Current proposals for
languages to query semi-structured data provide only limited capabilities for
flexible querying, with no ability to rank the answers for users.
Our research involves
the investigation and development of techniques for enabling users to query
semi-structured data in a flexible fashion. This is achieved by allowing the
user to specify various approximation and relaxation operations on the
conditions of a query, which will subsequently allow query results to be
returned ranked in terms of how closely they match the original query.
Application areas
The outcomes from this
research will be useful in domains where users may not be familiar with the
structure of the data or where they may want to browse the data in an
exploratory manner.
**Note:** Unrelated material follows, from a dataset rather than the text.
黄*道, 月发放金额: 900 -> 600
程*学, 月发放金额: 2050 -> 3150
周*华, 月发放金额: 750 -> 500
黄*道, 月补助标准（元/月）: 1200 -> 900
One application which is currently being investigated as a
case study is the L4All system. This
system allows users to create and maintain a record of their personal learning
and work experiences to date (visualised in the form of a timeline), as well as
their future learning and career aspirations. Users can search over this
information, with the aim of supporting collaborative formulation of future
learning goals and aspirations.
Even though L4All users are able to pose queries for
finding relevant timelines and the learning and work episodes within them, the
flexibility of the querying mechanisms provided by the system is limited. The case study aims to extend L4All by allowing users to specify
approximations and relaxations to be applied to their initial search query.
Query results will then be returned incrementally, ranked in order of
increasing "edit distance" from the original query.
An example
To illustrate the
principle of query approximation with an example, assume we have the data
below.
Jane's timeline, where"next" indicates the sequencing of successive episodes in the
timeline and "prereq" indicates that Jane has stated that undertaking an earlier
episode was necessary in order for her to be able to proceed to a later episode
Tom might pose a query
asking which jobs have an "English Studies" degree as a "prereq"
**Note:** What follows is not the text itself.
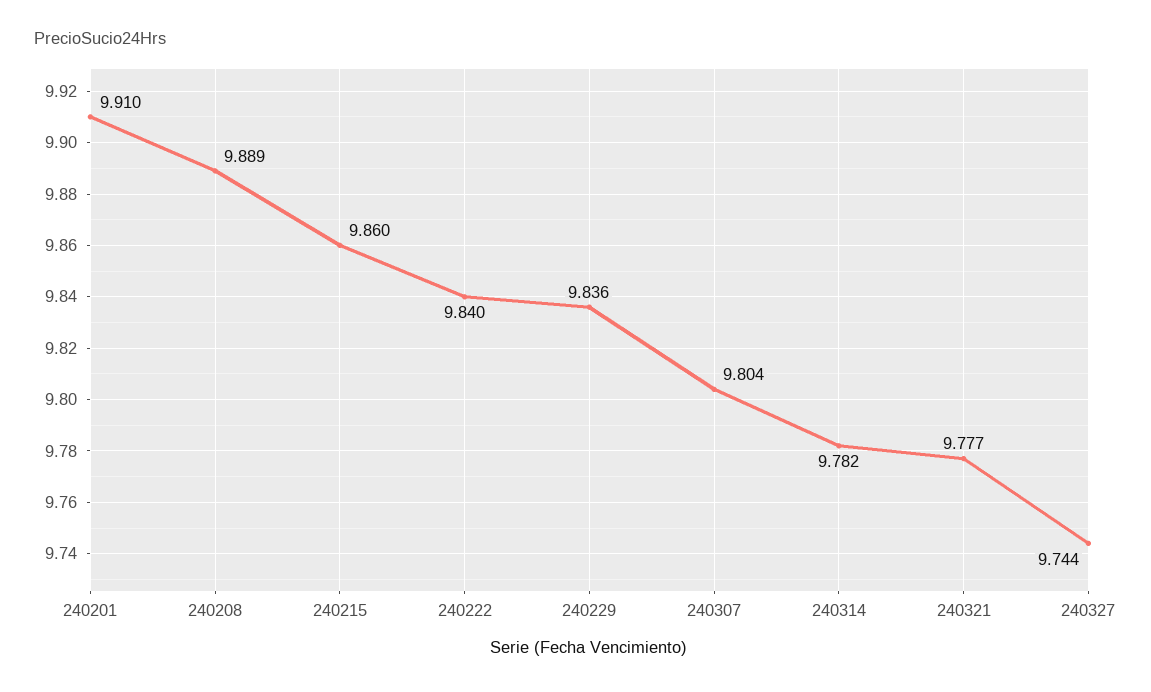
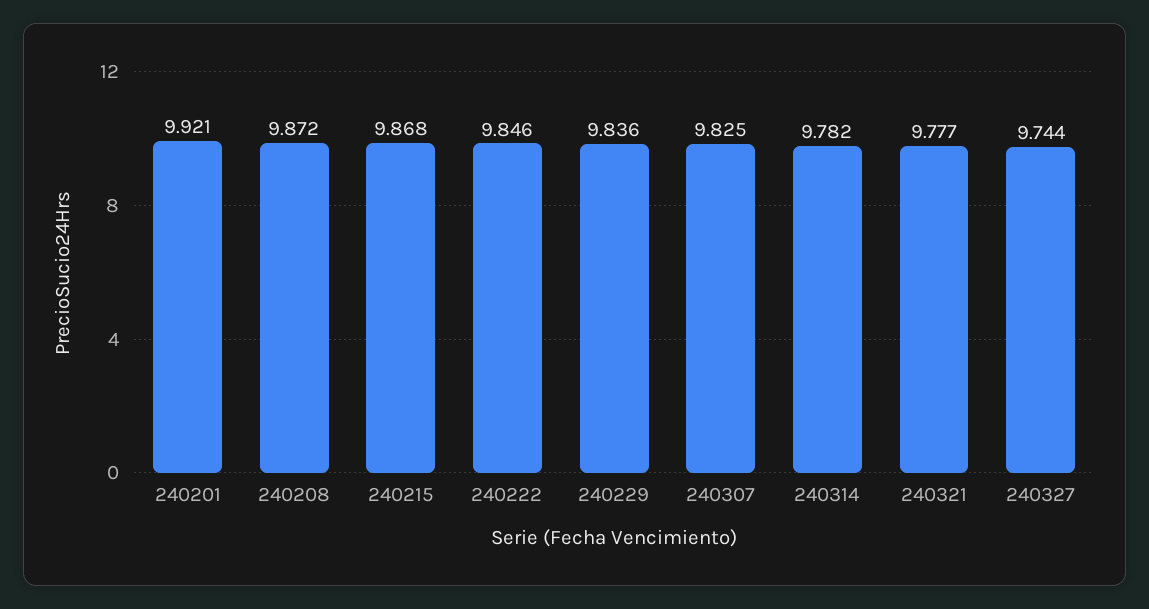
240201: 9.91 -> 9.921
240208: 9.889 -> 9.872
240215: 9.86 -> 9.868
240222: 9.84 -> 9.846
240307: 9.804 -> 9.825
(prerequisite). Without query approximation, no results from Jane's timeline
would be returned, even though it is clear that this timeline would be of
interest to Tom.
However, some answers can be returned by applying
query approximation to Tom's query: By replacing "prereq" in the query by
"next" - with an edit cost of 1 - the answer Air Travel Assistant would be
returned (from episode ep2). By replacing "prereq" by "next" and inserting a
second "next" - at a combined edit cost of 2 - the answer Journalist would be
returned. By inserting "next" twice in front of "prereq" - also at a combined
cost of 2 - the answer Assistant Editor would be returned.